Arguendo, let us suppose that the e-mail does, in fact, contain a genuine threat. Would a resolute and free people not ask, “So what?” So the buggers denounce our films? So they issue threats against our theaters? So they are sufficiently delusional to try to instill “fear” into the United States? We are talking here, as Michael Moynihan noted this morning, about “a country that subsists on bugs and grass” — a ridiculous, farcical, anemic shell-nation that, as unconscionably ghastly as it can be to its own people, is unlikely to achieve much in the United States besides the prompting of unalloyed hilarity. Not only does North Korea sit 6,000 miles away from California and 9,000 miles away from New York City, but its contributions to the world of technology and transportation are known primarily for their backwardness. Hackers are hackers, and while they are using their talents to wreak havoc on the Internet, they are to be taken seriously wherever they reside. But there is little reason to believe they are capable of wreaking havoc outside the digital world. Do we imagine, perhaps, that moviegoers in Chicago are likely to be faced with the Blitz?

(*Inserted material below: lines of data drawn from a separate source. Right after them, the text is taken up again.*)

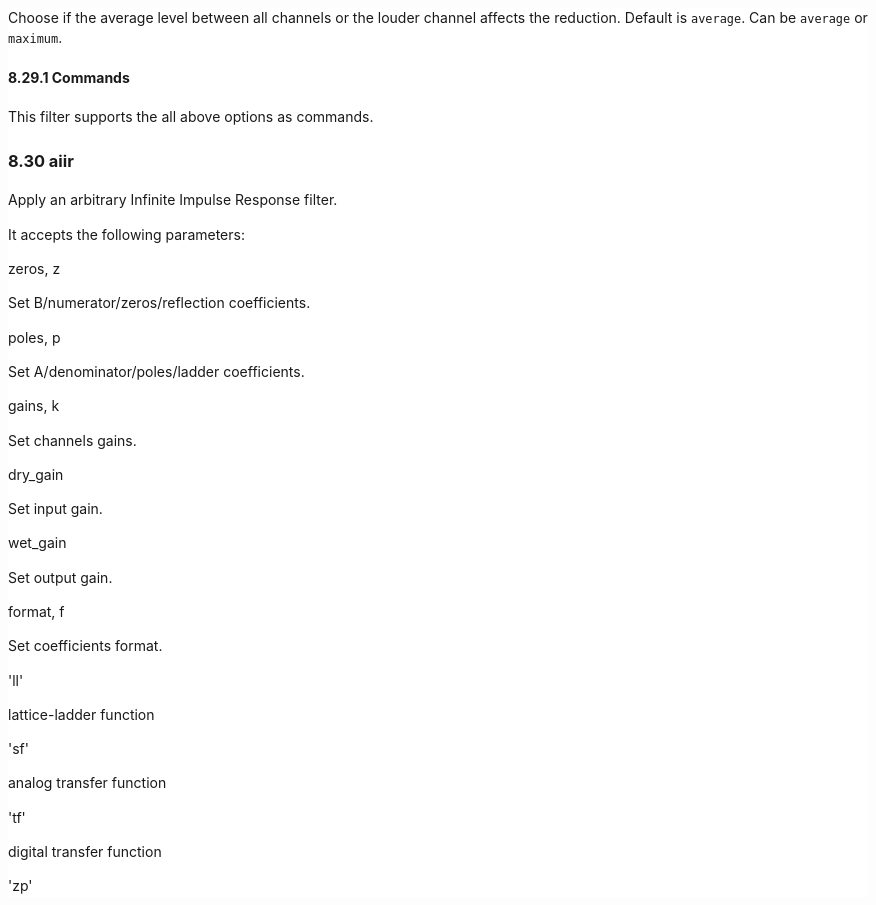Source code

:     

Choose if the average level between all channels or the louder channel affects
the reduction. Default is `average`. Can be `average` or `maximum`.

#### 8.29.1 Commands

This filter supports the all above options as commands.

### 8.30 aiir

Apply an arbitrary Infinite Impulse Response filter.

It accepts the following parameters:

zeros, z

    

Set B/numerator/zeros/reflection coefficients.

poles, p

    

Set A/denominator/poles/ladder coefficients.

gains, k

    

Set channels gains.

dry_gain

    

Set input gain.

wet_gain

    

Set output gain.

format, f

    

Set coefficients format.

'll'

    

lattice-ladder function

'sf'

    

analog transfer function

'tf'

    

digital transfer function

'zp'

No. How grotesque it is, then, to see businesses in the United States reacting so cravenly to what appears to be little more than a glorified letter of complaint. Is this now to be how America works? If so — if the friends of a campy two-bit dictatorship can force us to put our tails between our legs and ask not to be thrown into the briar patch — then one can only wonder how we might expect to stand up to our more competent foes. Will we perhaps start pulling books critical of the Iranian leaders, the better to protect Barnes and Noble from incoming Molotov cocktails? Will we remove websites that satirize the Chinese Communist party in order to forestall denial-of-service attacks on their hosts? Will we shut down newspapers that print broadsides against the Putin regime, lest his online buddies send a few death threats our way? I would certainly hope not. Rather, I would hope that we recognize that freedom of expression is the most vital of all our civic virtues, and that no good whatsoever can come of according a heckler’s veto to hackers, to family crime syndicates, and to their nasty little enablers on the international stage. If the right of a free people to associate and to speak as they wish is not deemed by civil society as worthy of fighting for, what exactly is?

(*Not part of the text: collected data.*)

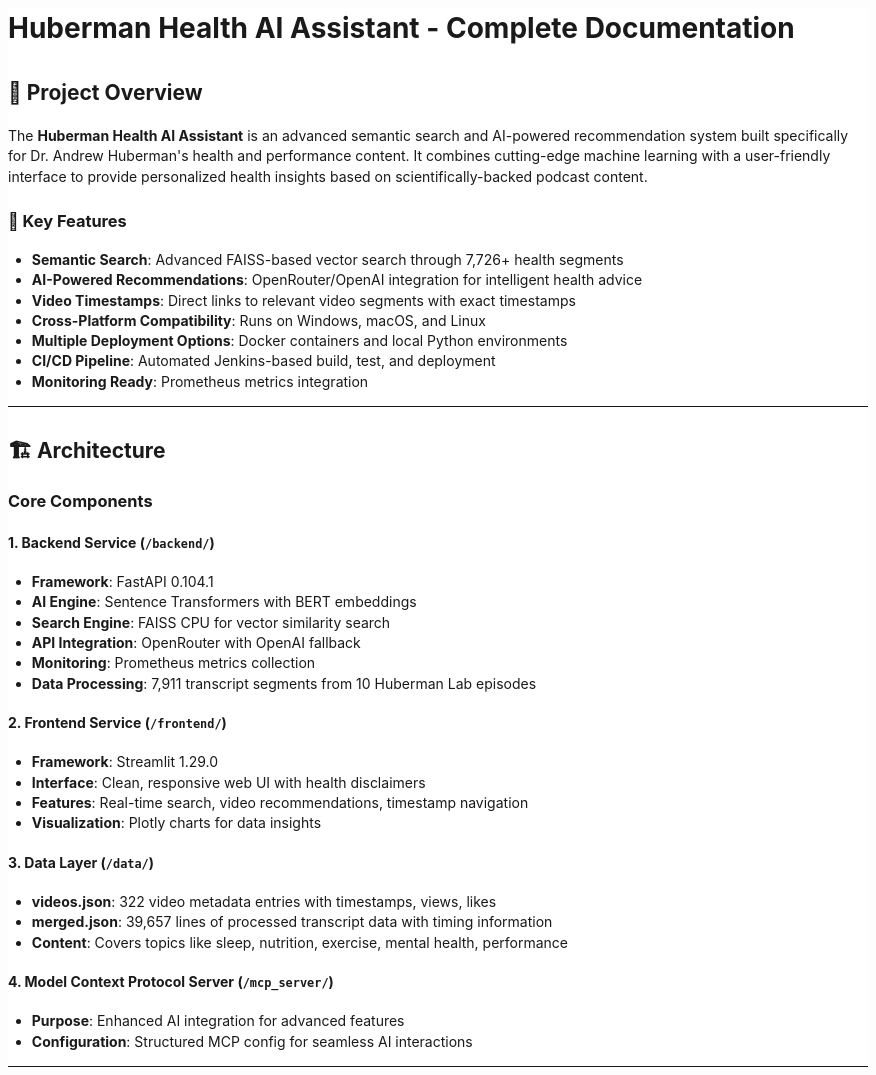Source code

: # Huberman Health AI Assistant - Complete Documentation

## 🎯 Project Overview

The **Huberman Health AI Assistant** is an advanced semantic search and AI-powered recommendation system built specifically for Dr. Andrew Huberman's health and performance content. It combines cutting-edge machine learning with a user-friendly interface to provide personalized health insights based on scientifically-backed podcast content.

### 🌟 Key Features
- **Semantic Search**: Advanced FAISS-based vector search through 7,726+ health segments
- **AI-Powered Recommendations**: OpenRouter/OpenAI integration for intelligent health advice
- **Video Timestamps**: Direct links to relevant video segments with exact timestamps
- **Cross-Platform Compatibility**: Runs on Windows, macOS, and Linux
- **Multiple Deployment Options**: Docker containers and local Python environments
- **CI/CD Pipeline**: Automated Jenkins-based build, test, and deployment
- **Monitoring Ready**: Prometheus metrics integration

---

## 🏗️ Architecture

### Core Components

#### 1. **Backend Service** (`/backend/`)
- **Framework**: FastAPI 0.104.1
- **AI Engine**: Sentence Transformers with BERT embeddings
- **Search Engine**: FAISS CPU for vector similarity search
- **API Integration**: OpenRouter with OpenAI fallback
- **Monitoring**: Prometheus metrics collection
- **Data Processing**: 7,911 transcript segments from 10 Huberman Lab episodes

#### 2. **Frontend Service** (`/frontend/`)
- **Framework**: Streamlit 1.29.0
- **Interface**: Clean, responsive web UI with health disclaimers
- **Features**: Real-time search, video recommendations, timestamp navigation
- **Visualization**: Plotly charts for data insights

#### 3. **Data Layer** (`/data/`)
- **videos.json**: 322 video metadata entries with timestamps, views, likes
- **merged.json**: 39,657 lines of processed transcript data with timing information
- **Content**: Covers topics like sleep, nutrition, exercise, mental health, performance

#### 4. **Model Context Protocol Server** (`/mcp_server/`)
- **Purpose**: Enhanced AI integration for advanced features
- **Configuration**: Structured MCP config for seamless AI interactions

---
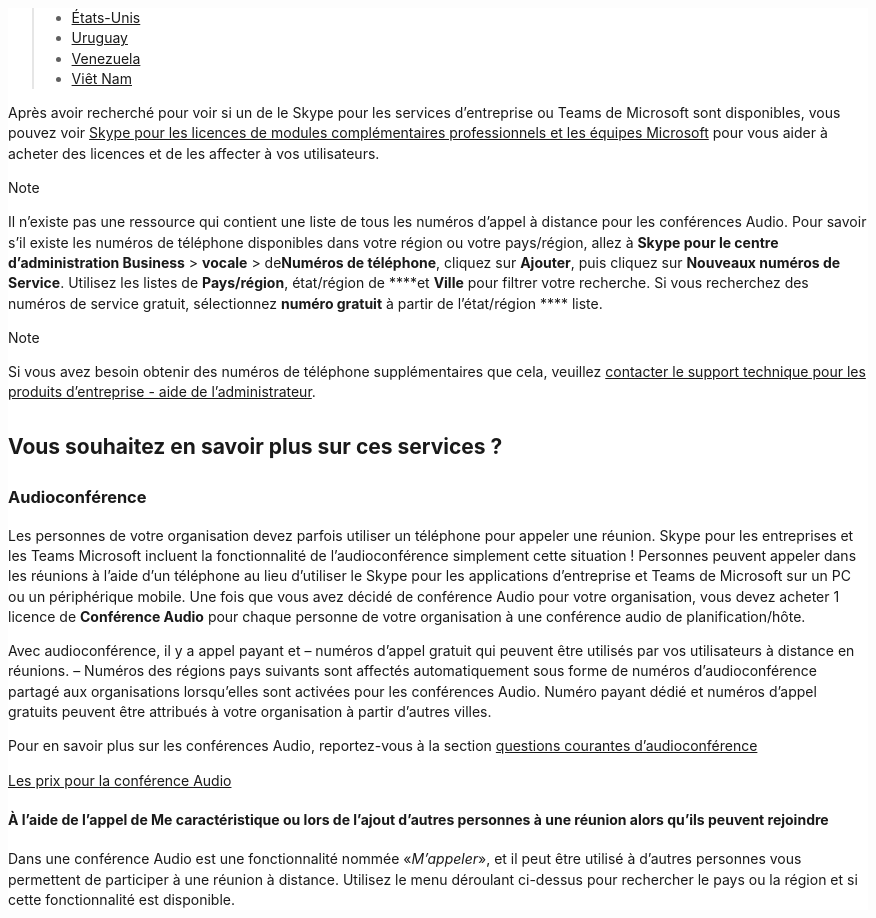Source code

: > - [États-Unis](availability-in-the-united-states-u-s.md)
> - [Uruguay](availability-in-uruguay.md)
> - [Venezuela](availability-in-venezuela.md)
> - [Viêt Nam](availability-in-vietnam.md)

Après avoir recherché pour voir si un de le Skype pour les services d’entreprise ou Teams de Microsoft sont disponibles, vous pouvez voir [Skype pour les licences de modules complémentaires professionnels et les équipes Microsoft](../skype-for-business-and-microsoft-teams-add-on-licensing/skype-for-business-and-microsoft-teams-add-on-licensing.md) pour vous aider à acheter des licences et de les affecter à vos utilisateurs.

> [!NOTE]
> Il n’existe pas une ressource qui contient une liste de tous les numéros d’appel à distance pour les conférences Audio. Pour savoir s’il existe les numéros de téléphone disponibles dans votre région ou votre pays/région, allez à **Skype pour le centre d’administration Business** > **vocale** > de**Numéros de téléphone**, cliquez sur **Ajouter**, puis cliquez sur **Nouveaux numéros de Service**. Utilisez les listes de **Pays/région**, état/région de ****et **Ville** pour filtrer votre recherche. Si vous recherchez des numéros de service gratuit, sélectionnez **numéro gratuit** à partir de l’état/région **** liste.

> [!NOTE]
> Si vous avez besoin obtenir des numéros de téléphone supplémentaires que cela, veuillez [contacter le support technique pour les produits d’entreprise - aide de l’administrateur](https://support.office.com/article/32a17ca7-6fa0-4870-8a8d-e25ba4ccfd4b).

## <a name="want-to-learn-more-about-these-services"></a>Vous souhaitez en savoir plus sur ces services ?


### <a name="audio-conferencing"></a>Audioconférence

Les personnes de votre organisation devez parfois utiliser un téléphone pour appeler une réunion. Skype pour les entreprises et les Teams Microsoft incluent la fonctionnalité de l’audioconférence simplement cette situation ! Personnes peuvent appeler dans les réunions à l’aide d’un téléphone au lieu d’utiliser le Skype pour les applications d’entreprise et Teams de Microsoft sur un PC ou un périphérique mobile. Une fois que vous avez décidé de conférence Audio pour votre organisation, vous devez acheter 1 licence de **Conférence Audio** pour chaque personne de votre organisation à une conférence audio de planification/hôte.
  
Avec audioconférence, il y a appel payant et – numéros d’appel gratuit qui peuvent être utilisés par vos utilisateurs à distance en réunions. – Numéros des régions pays suivants sont affectés automatiquement sous forme de numéros d’audioconférence partagé aux organisations lorsqu’elles sont activées pour les conférences Audio. Numéro payant dédié et numéros d’appel gratuits peuvent être attribués à votre organisation à partir d’autres villes.

Pour en savoir plus sur les conférences Audio, reportez-vous à la section [questions courantes d’audioconférence](../audio-conferencing-in-office-365/audio-conferencing-common-questions.md)

[Les prix pour la conférence Audio](https://products.office.com/en-us/skype-for-business/audio-conferencing#Requirements) 
  
#### <a name="using-the-call-me-feature-or-when-adding-other-people-to-a-meeting-so-they-can-join-it"></a>À l’aide de l’appel de Me caractéristique ou lors de l’ajout d’autres personnes à une réunion alors qu’ils peuvent rejoindre
Dans une conférence Audio est une fonctionnalité nommée «*M’appeler*», et il peut être utilisé à d’autres personnes vous permettent de participer à une réunion à distance. Utilisez le menu déroulant ci-dessus pour rechercher le pays ou la région et si cette fonctionnalité est disponible.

Sadly, one cannot help but see in this response some faint echoes of another, disheartening development: to wit, our present tendency to accommodate the thin-skinned and the intolerant and to permit their professed discomfort to interfere with our public debate. As much as it is anything else, liberty is a mindset, and the more reflexively we take seriously the complaints of the terminally silly, the less habitually we should expect to see resolve in the face of bullying. In our schools, in the media, and in all of our political arenas, we have of late become accustomed to kowtowing to hecklers, to fleeing from anything controversial, and to treating the outrage du jour as if it were representative of anything more substantial than rank self-indulgence and the desire to silence dissent. Before a people can be cajoled by the fear of reprisal into canceling a work of art, they must first have been familiarized with the process.

Well, we are now well and truly familiarized. We are now fluent in the language of abatement and apology, and we have our “this event has been called off” letters primed and ready for almost any occasion. If today you are embarrassed by Hollywood’s ludicrous pusillanimity, perhaps take a moment to wonder how it was that we got here in the first place, for it seems clear now that these cancellations are not a fluke or an anomaly, but instead the wages of appeasement and under-confidence. Will this be the humiliation that finally wake us up? Unlikely, I’m afraid.